## [Requisito]
Cite, sem qualquer alteração, o trecho do texto sobre a saga de Moisés que vai de "A primeira pista" até "do idioma egípcio.".

Só tem um problema: descobertas de historiadores e arqueólogos têm lentamente desmontado a saga de Moisés. O libertador dos israelitas talvez seja uma figura quase tão mitológica quanto Daenerys Targaryen, a heroína de Guerra dos Tronos. É verdade que um líder tribal chamado Moisés, ou algo parecido, pode até ter existido há 3 mil anos, mas basicamente nenhum feito atribuído a ele passa pela peneira do escrutínio histórico. Por outro lado, a saga que está na Bíblia não surgiu do nada. Ela é fruto de um longo processo histórico, que culminou na criação do monoteísmo. Essa saga, embora não contenha milagres e talvez seja complexa demais para virar novela, é tão fascinante quanto a narrada pelo Livro Sagrado. Vamos a ela.
A primeira pista para dissecarmos a verdadeira origem da lenda de Moisés está no nome dele e de seus parentes. Apesar de, segundo a Bíblia, todos eles serem israelitas, seus nomes não são em hebraico, a língua desse povo. As denominações “Moisés”, “Aarão” (seu irmão) e “Fineias” (seu sobrinho-neto) são derivadas do idioma egípcio.
“Moisés”, por exemplo, tem a mesma origem que as terminações dos nomes dos faraós Ramsés e Tutmósis. Os três derivam do egípcio antigo “msézs”, que significa “filhos de” – Ramsés, portanto, quer dizer “filho do deus Ra” (faraós não eram modestos). “No caso de Moisés, falta o nome da divindade da qual ele seria considerado filho”, destaca o teólogo Leonardo Agostini Fernandes, especialista em Antigo Testamento da PUC-RJ. Ou seja: o nome “Moisés” estaria para o nome “Tutmósis” assim como “son” está para “Anderson”. Não é um nome, mas um sufixo, que nem faz sentido sem o devido prefixo. Isso pode significar, primeiro, que o herói é completamente lendário. Segundo, que seus criadores queriam dar ao personagem um nome que soasse egípcio (já que o Egito era a grande potência da época), mas erraram a mão por não conhecerem bem a língua estrangeira. Mais ou menos como acontece hoje com quem batiza o filho como “Maicon”.
Mas por que inventar um personagem de nome “egipciado”, e não israelita (como seria se ele se chamasse “Saul” ou “Isaías”)? Provavelmente por causa do domínio que o Egito exerceu sobre vastas áreas do Oriente Médio no período final da Idade do Bronze (de 1500 a.C. até uns 1200 a.C.). Nessa época, boa parte dos territórios atuais de Israel, Palestina, Jordânia, Líbano e Síria não passavam de províncias egípcias, controladas pelos faraós com o auxílio de nobres vassalos das cidades-Estado da região.

[Entradas do conjunto de dados]
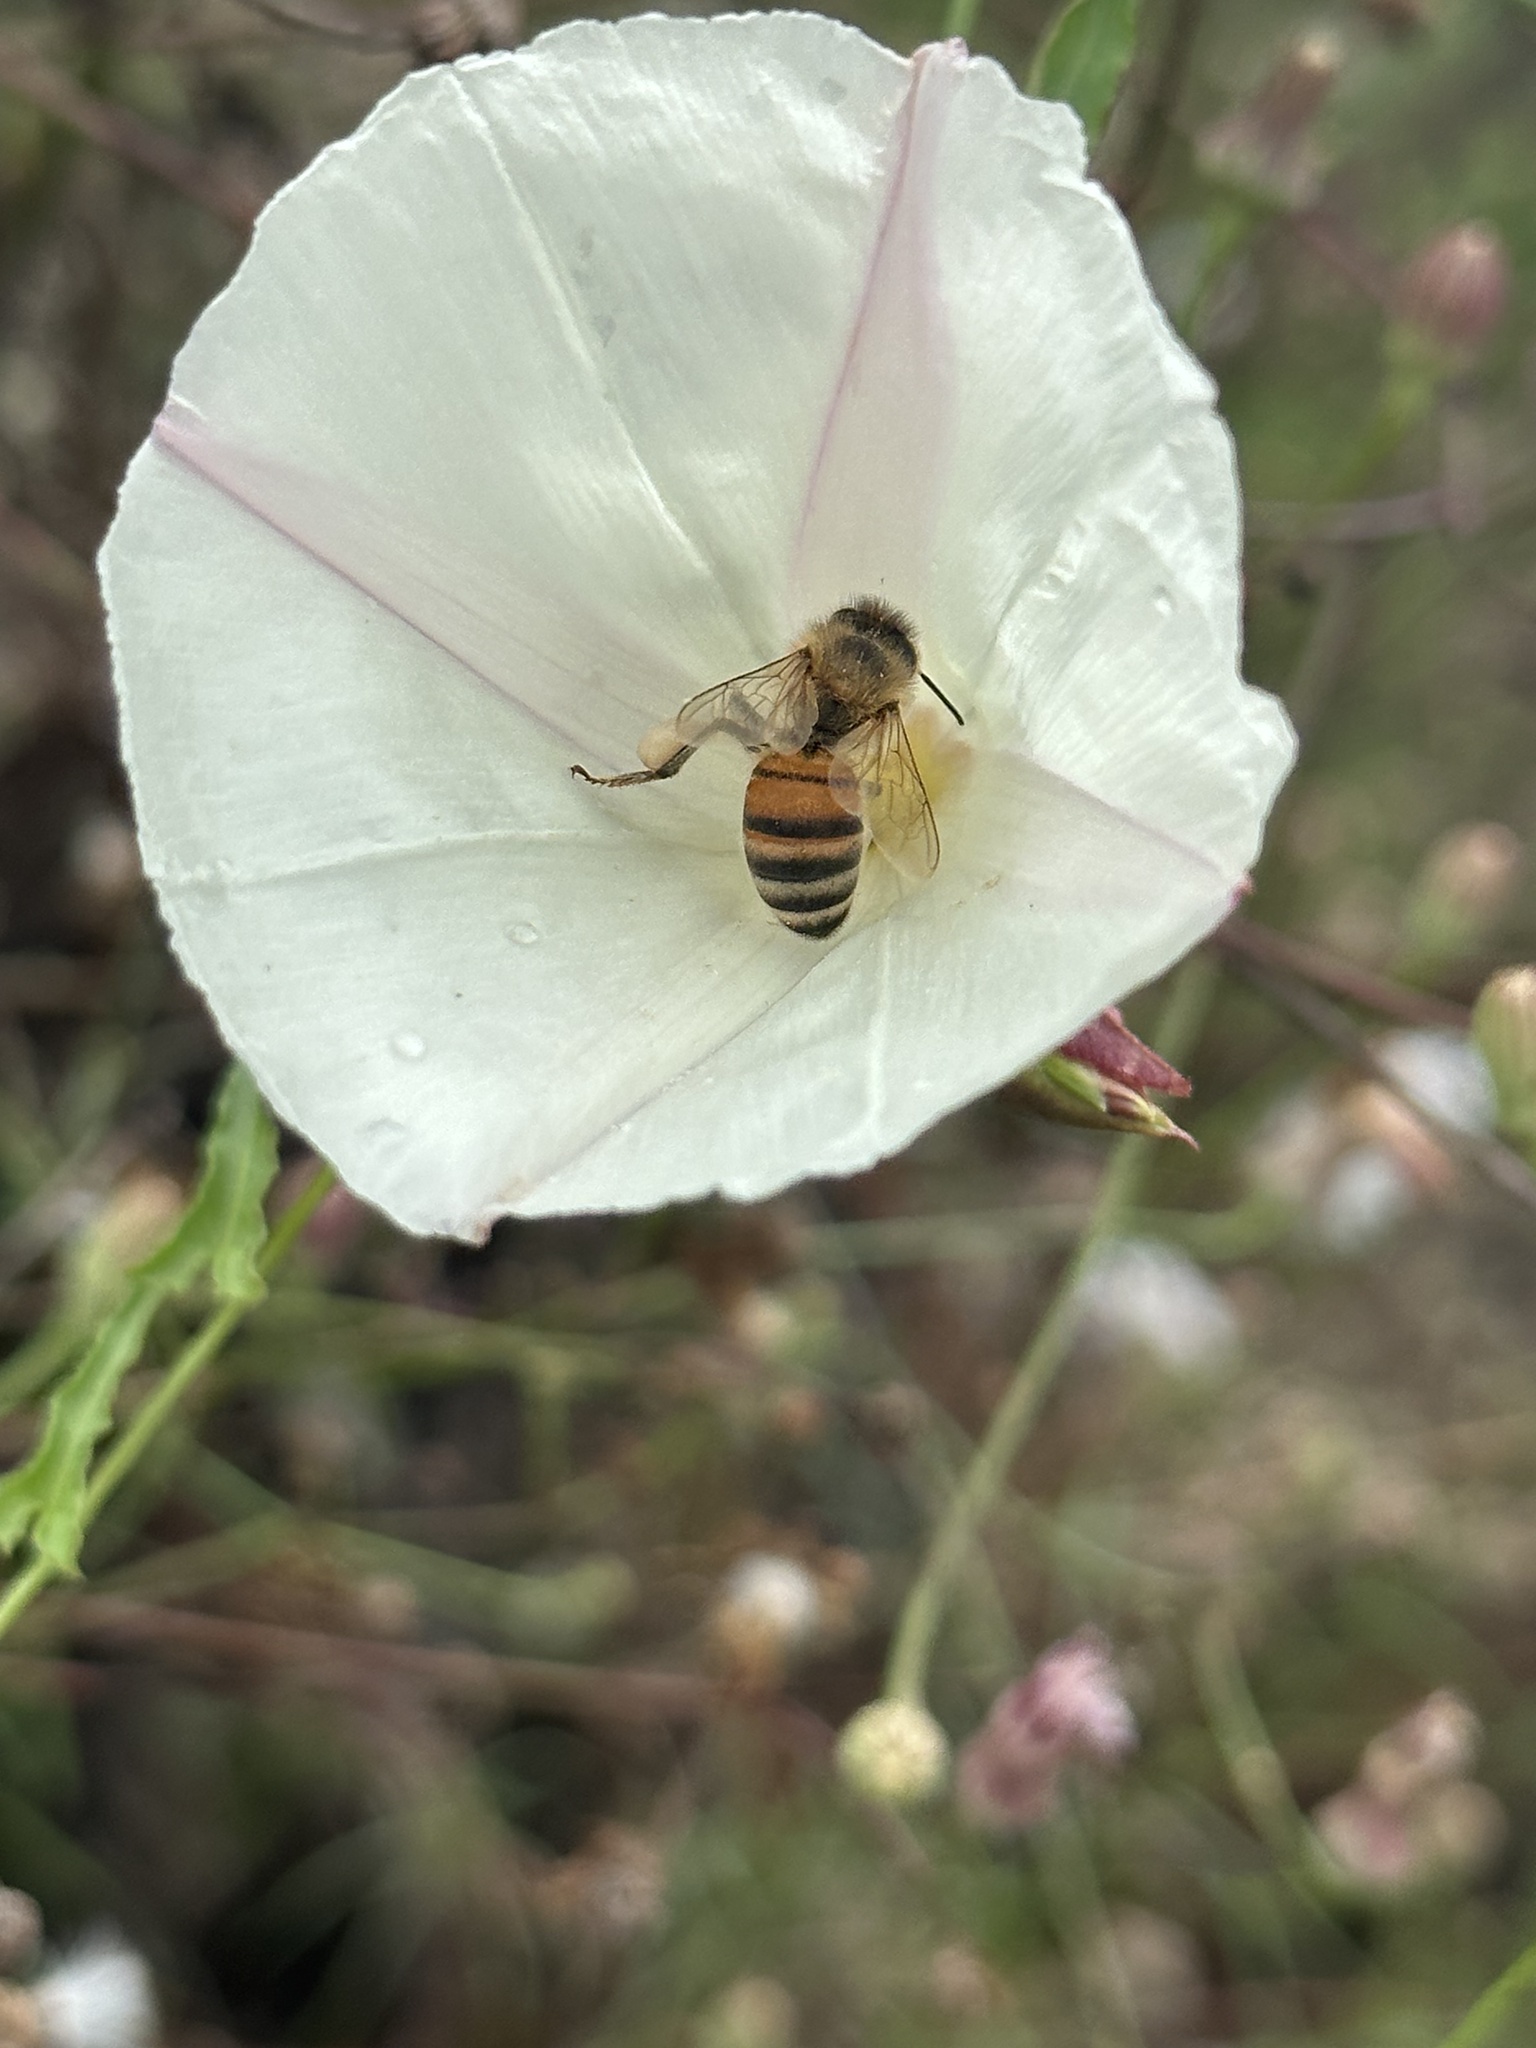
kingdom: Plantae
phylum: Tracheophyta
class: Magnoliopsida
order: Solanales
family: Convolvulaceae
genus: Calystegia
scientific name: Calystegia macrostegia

==

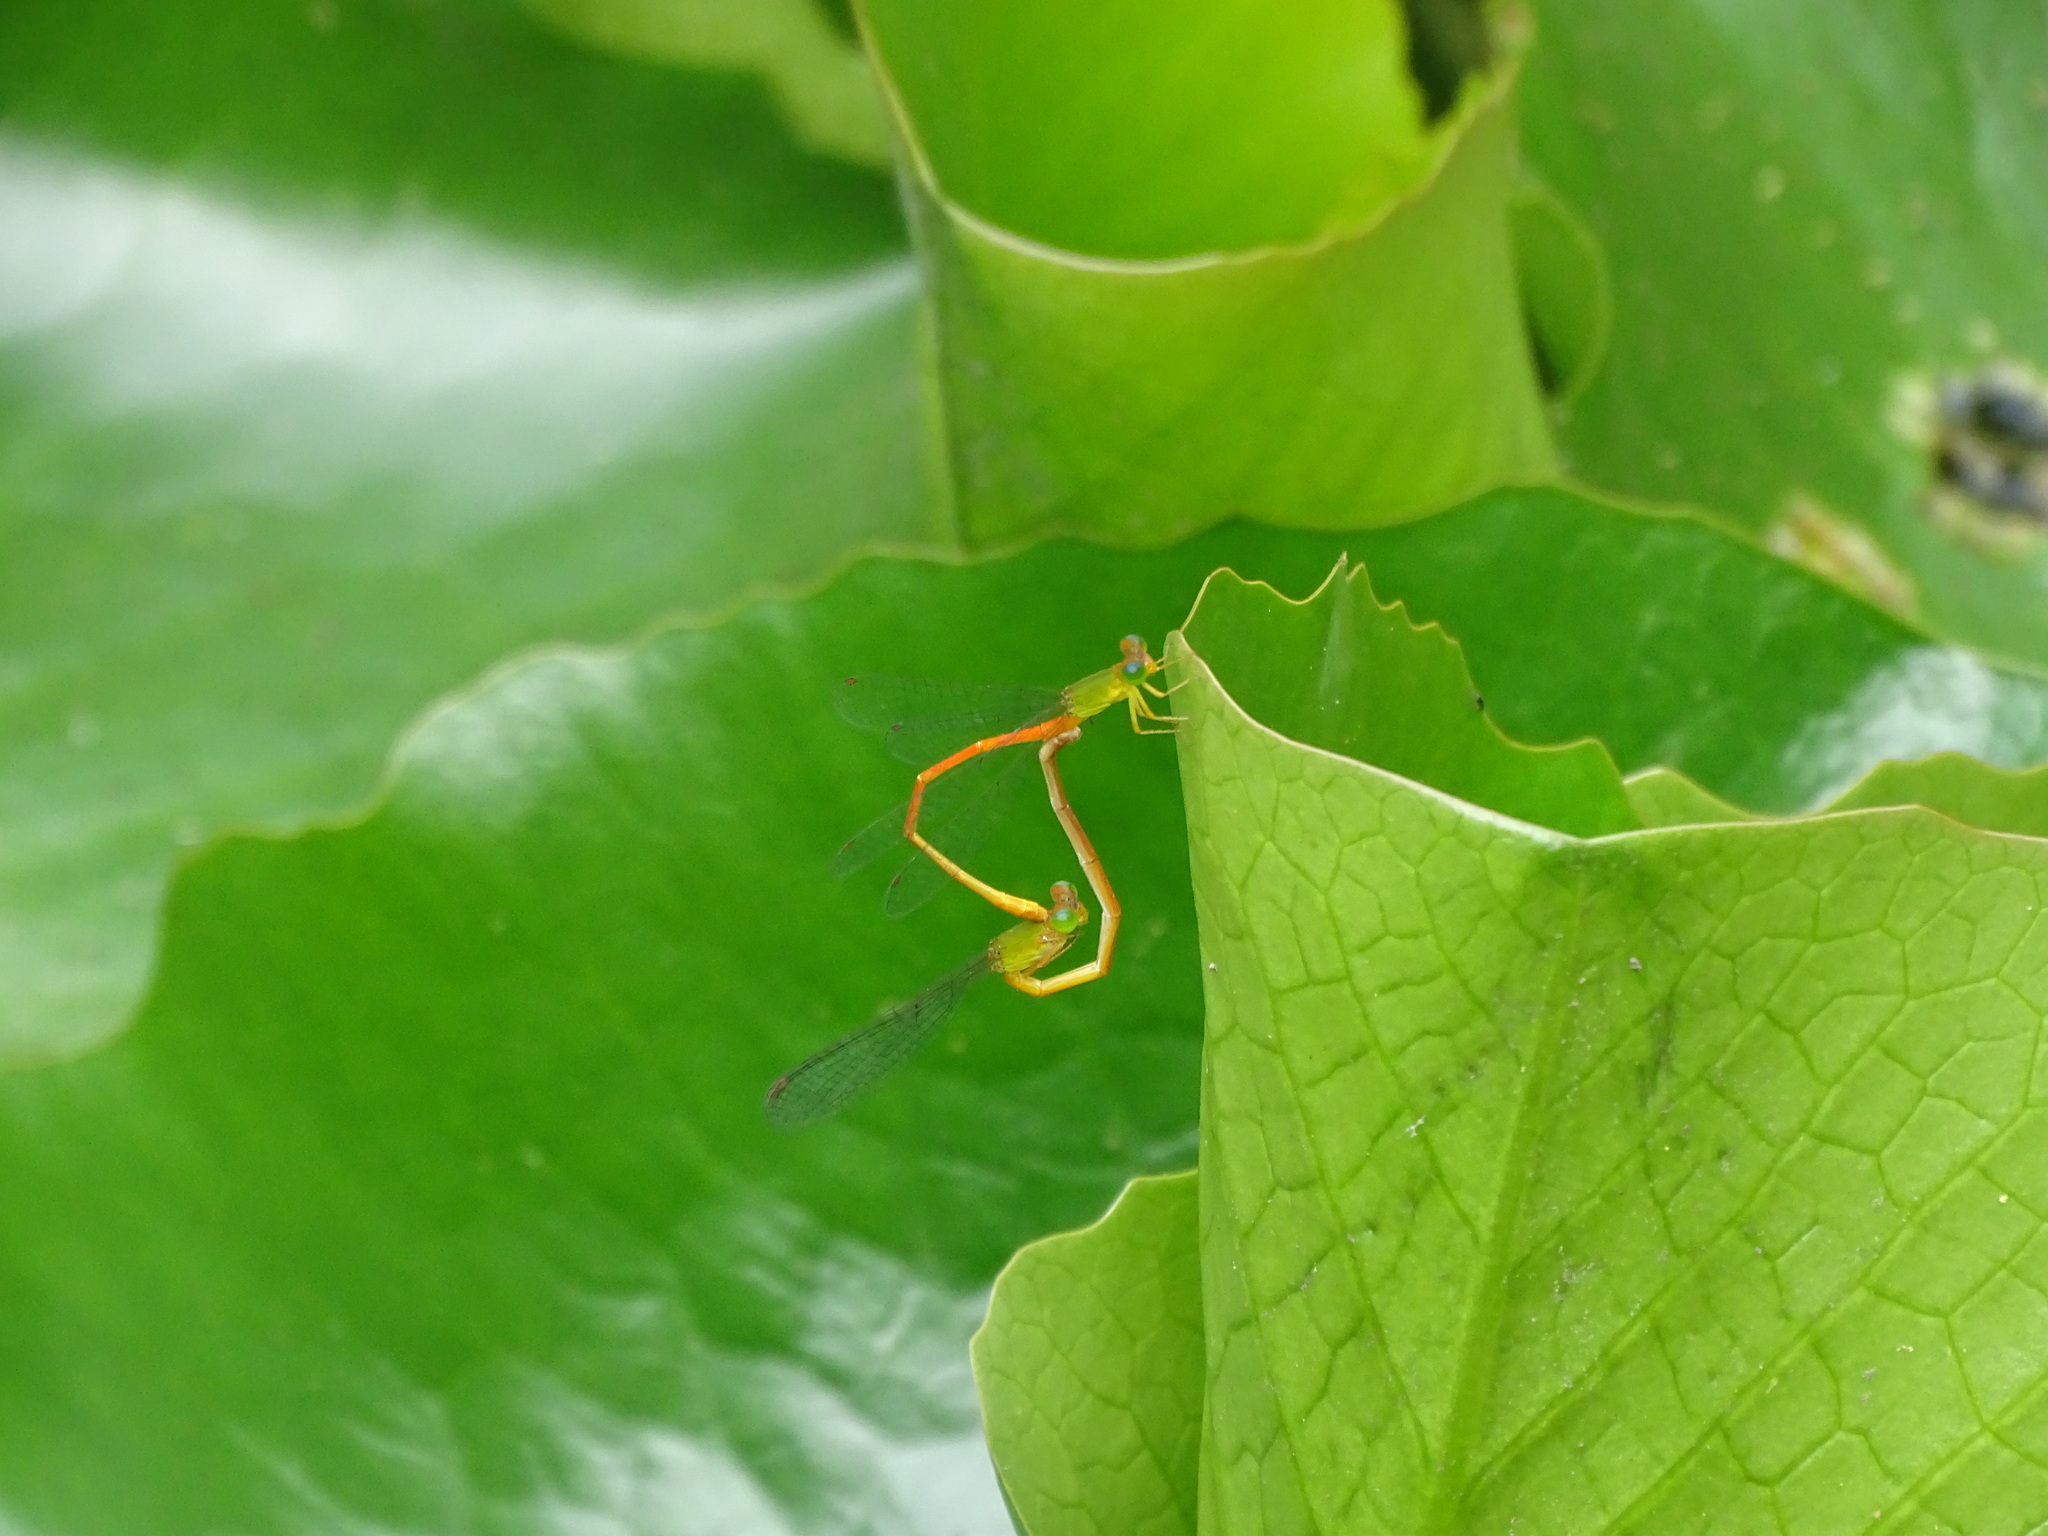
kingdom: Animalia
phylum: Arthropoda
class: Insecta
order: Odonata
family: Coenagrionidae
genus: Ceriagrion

## [Resultado final]
A primeira pista para dissecarmos a verdadeira origem da lenda de Moisés está no nome dele e de seus parentes. Apesar de, segundo a Bíblia, todos eles serem israelitas, seus nomes não são em hebraico, a língua desse povo. As denominações “Moisés”, “Aarão” (seu irmão) e “Fineias” (seu sobrinho-neto) são derivadas do idioma egípcio.